##### Text shown #####

How to set up a summer camp savings fund

  1. Start Early: Open (and contribute to) a High-Yield Savings Account that allows for savings buckets or sub-accounts. This will help you funnel savings for specific uses without losing out on growing your larger savings goals.
  2. Make Regular Contributions: Auto-transfer monthly or per paycheck. These regular contributions, even of a small amount, will add up significantly over the course of the year and will, of course, accumulate more and more interest with time and growth.
  3. Set Yourself Up for the Long Term: Overfund if you can. If you know what your summer costs are likely to be each year, and you can afford to save the full amount over a 9-12 month period, consider adding a 5-10% buffer to your contributions. This will both increase your compound interest and provide you with more savings for unexpected summer costs. Kid suddenly has an interest in horseback riding? Needs a specialty camera for photography camp? You'll be ready. If your kids age out of camp and you still have funds leftover, then the college bookstore will be happy to separate you from those extras.

More Ideas for Saving

High-yield savings accounts are a great way to keep summer funds rolling and growing year after year, and they should be part of a larger effort to cut costs where you can. Here are a few additional tips:

  1. Dependent Care FSA's can be used for day camps (but not sleepaway camps) and are a great way to maximize your pre-tax dollars for a cost you'll have to pay anyway.
  2. Plan Ahead: Most summer camps offer early bird discounts, discounts for sending multiple children, or even scholarships. We recommend you start researching these very early in case there is any kind of application process. Also, this is not the time to be shy, contact the camps you're interested in and ask them what they can do to lighten the cost burden. Even if they don't advertise it, many camps want to make summer fun more accessible to more kids.

#####

Instructions:
(A) Summarize the summer camp savings guide in two sentences.
(B) Rename "Note" to "Annotation" throughout the dataset rows, keeping everything else in them unchanged. Omit the pictures from your answer.
The text and the rows have separate sources.

##### Input for this task #####

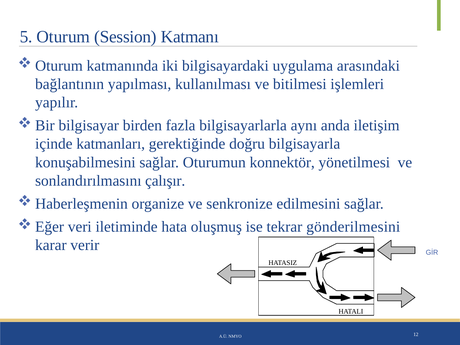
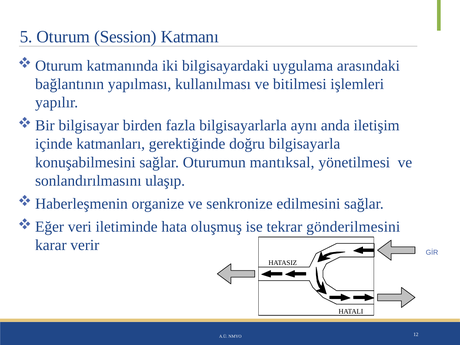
konnektör: konnektör -> mantıksal
çalışır: çalışır -> ulaşıp
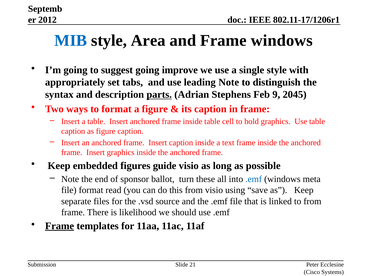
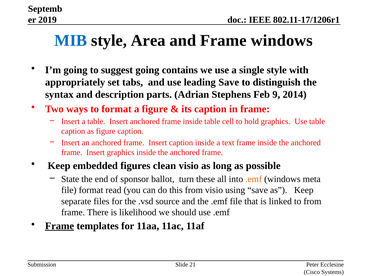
2012: 2012 -> 2019
improve: improve -> contains
leading Note: Note -> Save
parts underline: present -> none
2045: 2045 -> 2014
guide: guide -> clean
Note at (70, 179): Note -> State
.emf at (254, 179) colour: blue -> orange
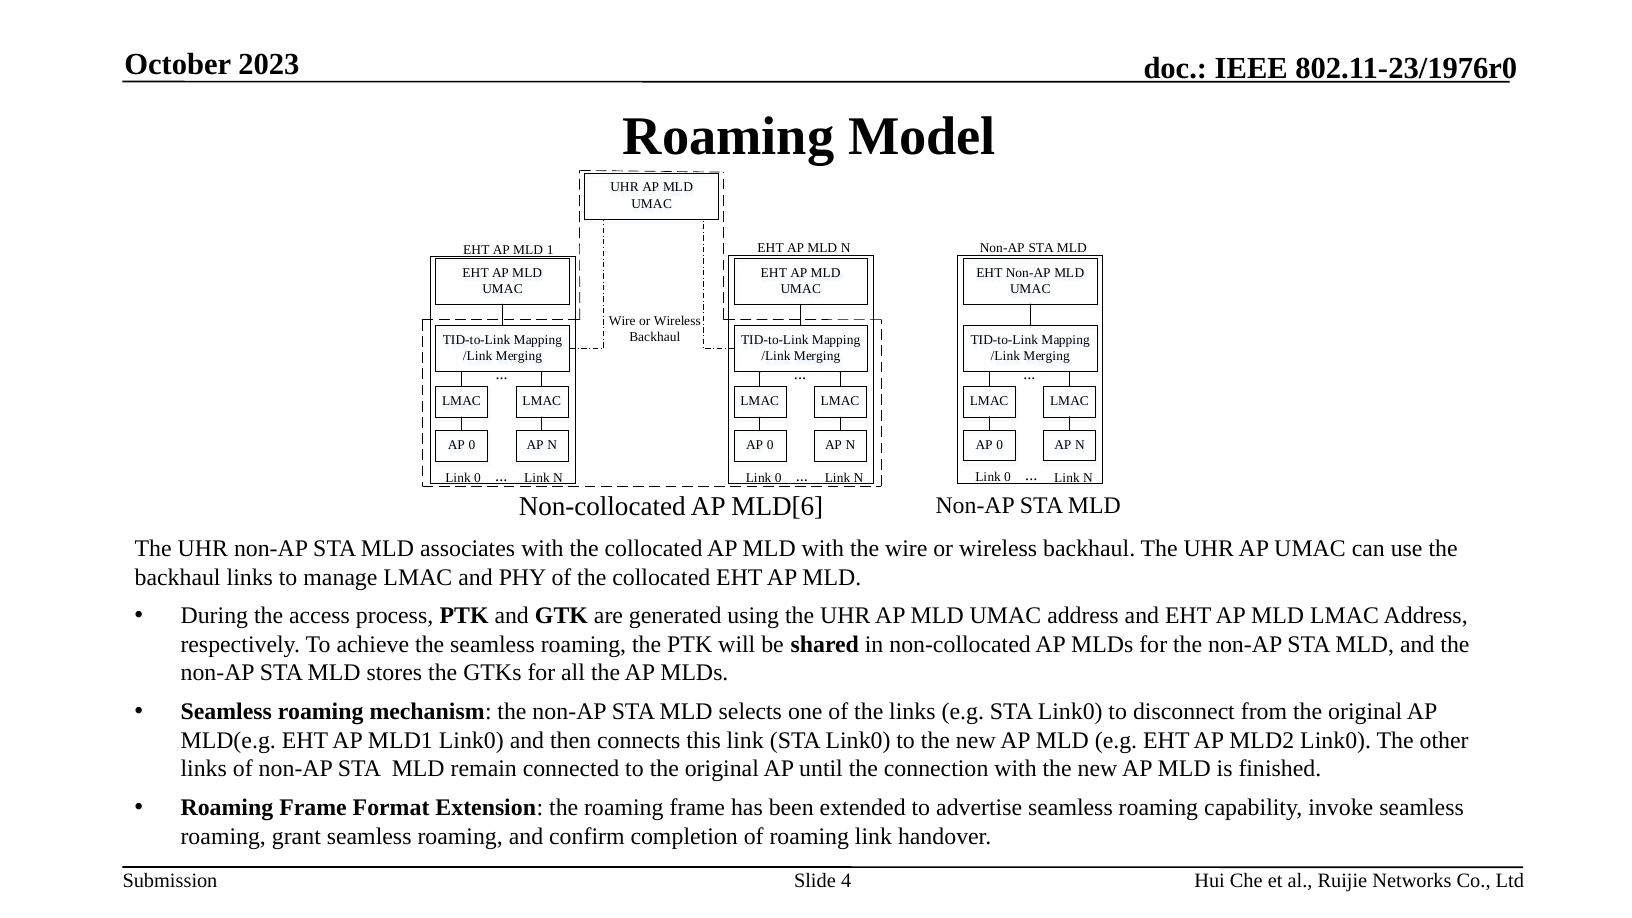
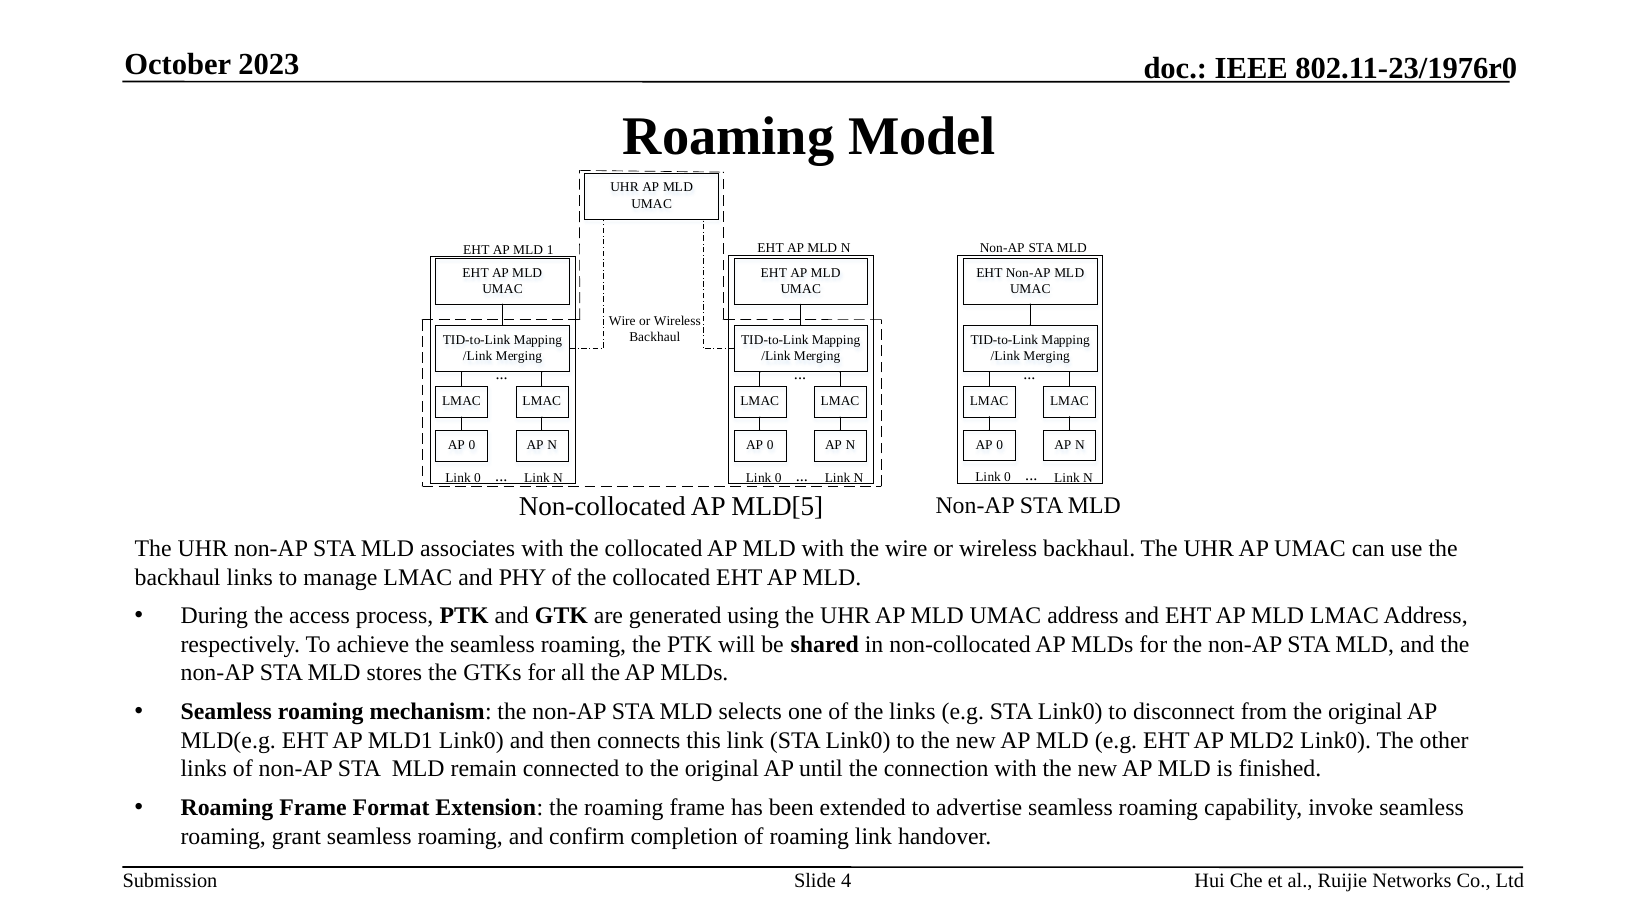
MLD[6: MLD[6 -> MLD[5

#####

Responses per task:
(A) The guide advises opening a high-yield savings account with sub-accounts early, setting up regular automatic contributions, and overfunding with a 5-10% buffer to cover unexpected summer costs. It also suggests using Dependent Care FSAs for day camps, researching early bird discounts, multi-child discounts and scholarships well ahead, and asking camps directly how they can lower the cost.

(B)
konnektör: konnektör -> mantıksal
çalışır: çalışır -> ulaşıp
2012: 2012 -> 2019
improve: improve -> contains
leading Annotation: Annotation -> Save
parts underline: present -> none
2045: 2045 -> 2014
guide: guide -> clean
Annotation at (70, 179): Annotation -> State
.emf at (254, 179) colour: blue -> orange
MLD[6: MLD[6 -> MLD[5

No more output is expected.